Steamboat Springs After an all-day community forum on the topic of housing, Steamboat Springs Planning Director Tyler Gibbs had the unenviable job of trying to summarize seven hours of discussion and 20 pages of his own notes.
44 total votes.
The forum invited experts in all segments of housing to come together Friday in Citizen’s Hall to come up with solutions for locals. There were developers who’ve worked here and those who’ve built affordable projects elsewhere. There were real estate agents, lending professionals, heads of housing authorities, government officials and leaders of private companies on panels and in attendance.

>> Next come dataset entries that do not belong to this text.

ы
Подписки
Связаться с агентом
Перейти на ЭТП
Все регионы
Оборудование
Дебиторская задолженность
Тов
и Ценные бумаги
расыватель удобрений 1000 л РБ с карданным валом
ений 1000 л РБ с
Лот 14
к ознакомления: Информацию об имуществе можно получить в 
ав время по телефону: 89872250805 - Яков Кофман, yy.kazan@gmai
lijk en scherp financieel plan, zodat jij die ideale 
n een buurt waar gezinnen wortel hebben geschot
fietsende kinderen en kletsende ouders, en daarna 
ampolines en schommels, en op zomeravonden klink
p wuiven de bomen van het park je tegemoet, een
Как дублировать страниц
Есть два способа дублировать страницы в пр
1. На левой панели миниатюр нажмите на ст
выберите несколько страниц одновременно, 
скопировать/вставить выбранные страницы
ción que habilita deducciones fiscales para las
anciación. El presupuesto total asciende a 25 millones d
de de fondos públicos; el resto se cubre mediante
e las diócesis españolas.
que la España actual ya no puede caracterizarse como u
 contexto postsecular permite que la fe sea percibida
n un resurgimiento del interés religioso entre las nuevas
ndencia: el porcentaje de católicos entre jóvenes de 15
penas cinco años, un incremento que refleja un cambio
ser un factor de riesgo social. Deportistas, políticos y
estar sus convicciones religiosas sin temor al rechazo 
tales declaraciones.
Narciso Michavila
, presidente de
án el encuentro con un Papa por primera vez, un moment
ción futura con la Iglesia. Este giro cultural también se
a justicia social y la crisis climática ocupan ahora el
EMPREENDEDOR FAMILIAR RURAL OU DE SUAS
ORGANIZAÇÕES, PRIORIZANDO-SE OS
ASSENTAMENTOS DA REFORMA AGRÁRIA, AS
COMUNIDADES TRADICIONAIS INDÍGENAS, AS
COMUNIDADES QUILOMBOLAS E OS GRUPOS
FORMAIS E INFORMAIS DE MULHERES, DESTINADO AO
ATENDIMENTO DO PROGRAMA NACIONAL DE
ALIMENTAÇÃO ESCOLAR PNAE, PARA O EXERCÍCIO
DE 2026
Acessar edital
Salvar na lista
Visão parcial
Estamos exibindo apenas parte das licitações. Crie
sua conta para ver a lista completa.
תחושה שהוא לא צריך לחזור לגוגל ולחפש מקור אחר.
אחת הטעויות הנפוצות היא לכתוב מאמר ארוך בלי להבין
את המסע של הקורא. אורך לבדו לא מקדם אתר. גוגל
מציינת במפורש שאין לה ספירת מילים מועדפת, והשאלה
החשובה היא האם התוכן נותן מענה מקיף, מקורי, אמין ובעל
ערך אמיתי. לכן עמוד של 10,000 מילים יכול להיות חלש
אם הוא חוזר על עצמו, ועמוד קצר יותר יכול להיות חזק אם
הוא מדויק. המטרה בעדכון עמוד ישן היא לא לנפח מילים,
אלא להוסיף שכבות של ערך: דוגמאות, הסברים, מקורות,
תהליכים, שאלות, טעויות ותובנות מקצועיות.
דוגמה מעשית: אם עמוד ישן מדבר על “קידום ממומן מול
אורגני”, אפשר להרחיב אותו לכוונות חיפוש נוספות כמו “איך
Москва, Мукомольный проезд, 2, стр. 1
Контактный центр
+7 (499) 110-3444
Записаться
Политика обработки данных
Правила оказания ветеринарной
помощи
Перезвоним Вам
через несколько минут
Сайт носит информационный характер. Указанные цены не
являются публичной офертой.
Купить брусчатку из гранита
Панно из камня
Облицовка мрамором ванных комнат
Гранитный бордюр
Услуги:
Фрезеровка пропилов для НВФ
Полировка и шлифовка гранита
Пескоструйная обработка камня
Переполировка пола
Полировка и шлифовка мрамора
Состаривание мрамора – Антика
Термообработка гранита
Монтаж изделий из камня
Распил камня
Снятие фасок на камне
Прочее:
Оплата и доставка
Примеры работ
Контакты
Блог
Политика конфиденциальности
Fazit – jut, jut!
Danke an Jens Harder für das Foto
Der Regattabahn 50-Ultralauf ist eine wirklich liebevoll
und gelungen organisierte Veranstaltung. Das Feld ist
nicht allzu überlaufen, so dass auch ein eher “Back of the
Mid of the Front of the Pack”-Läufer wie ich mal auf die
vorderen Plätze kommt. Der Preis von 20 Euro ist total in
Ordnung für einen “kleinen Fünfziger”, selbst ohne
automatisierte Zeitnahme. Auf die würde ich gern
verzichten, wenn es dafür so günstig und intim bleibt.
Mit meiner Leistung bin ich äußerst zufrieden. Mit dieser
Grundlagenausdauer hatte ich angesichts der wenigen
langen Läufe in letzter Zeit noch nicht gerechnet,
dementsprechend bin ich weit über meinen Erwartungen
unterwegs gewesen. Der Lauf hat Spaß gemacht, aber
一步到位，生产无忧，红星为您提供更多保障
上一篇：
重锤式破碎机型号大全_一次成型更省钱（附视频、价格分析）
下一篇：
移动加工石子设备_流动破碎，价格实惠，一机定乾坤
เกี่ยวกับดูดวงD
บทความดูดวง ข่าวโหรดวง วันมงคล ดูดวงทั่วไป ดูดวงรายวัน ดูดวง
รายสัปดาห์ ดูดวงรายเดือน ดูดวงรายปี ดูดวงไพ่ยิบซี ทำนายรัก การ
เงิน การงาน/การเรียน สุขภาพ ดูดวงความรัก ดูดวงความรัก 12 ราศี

Members of the public at-large also were in the audience and able to participate during the day.
The day’s conversation was informative while also at times historical and soul-searching as Steamboat Springs residents who’ve been hearing about and wrestling with the issue of affordable housing for a very long time sought to define what would be different this time.
The city of Steamboat Springs currently is halfway through a two-year suspension of its community housing regulations, which creates an actual timer on the discussion of the vision for housing.
Despite the wide range of topics and discussion covered during the forum, there were some key takeaways.
“You’re here because you are concerned about preserving community character,” said David O'Neil, CEO and founder of Brynn Grey Partners, a Boulder real estate development and investment firm.
Creating community-wide goals emerged during the day as an important step along with how to measure progress toward those goals.
The public sector should be in the ends business (defining and measuring larger goals), O’Neil said, while the private sector is in the means business, left with flexibility to realize the community’s goals.
Speakers presented information about tools for affordable housing, multiple successful developments elsewhere, employer assisted housing strategies and more.
Steamboat residents at the forum pointed out that the region has a number of plans and vision documents that have yet to be realized.
Diane Johnson, general manager of Yampa Valley Electric Company, and Chris Tamucci, director of operations at Big Agnes, spoke about how housing presents a challenge in recruiting and retaining talent. However, as real estate agent Penny Fletcher pointed out, there seems to be some apathy in the community about deeming affordable housing a problem or determining how big of a problem it presents.
The idea of a survey or study to gauge the size of the affordability gap and its consequences was met with groans by members of the audience, but panelists and some of those in attendance agreed that strong leadership would be paramount to educating the community about the issue, getting feedback and finding housing solutions for locals.
“We will be back in touch as soon as possible,” Gibbs said at the end of the day. “We will not let this rest.”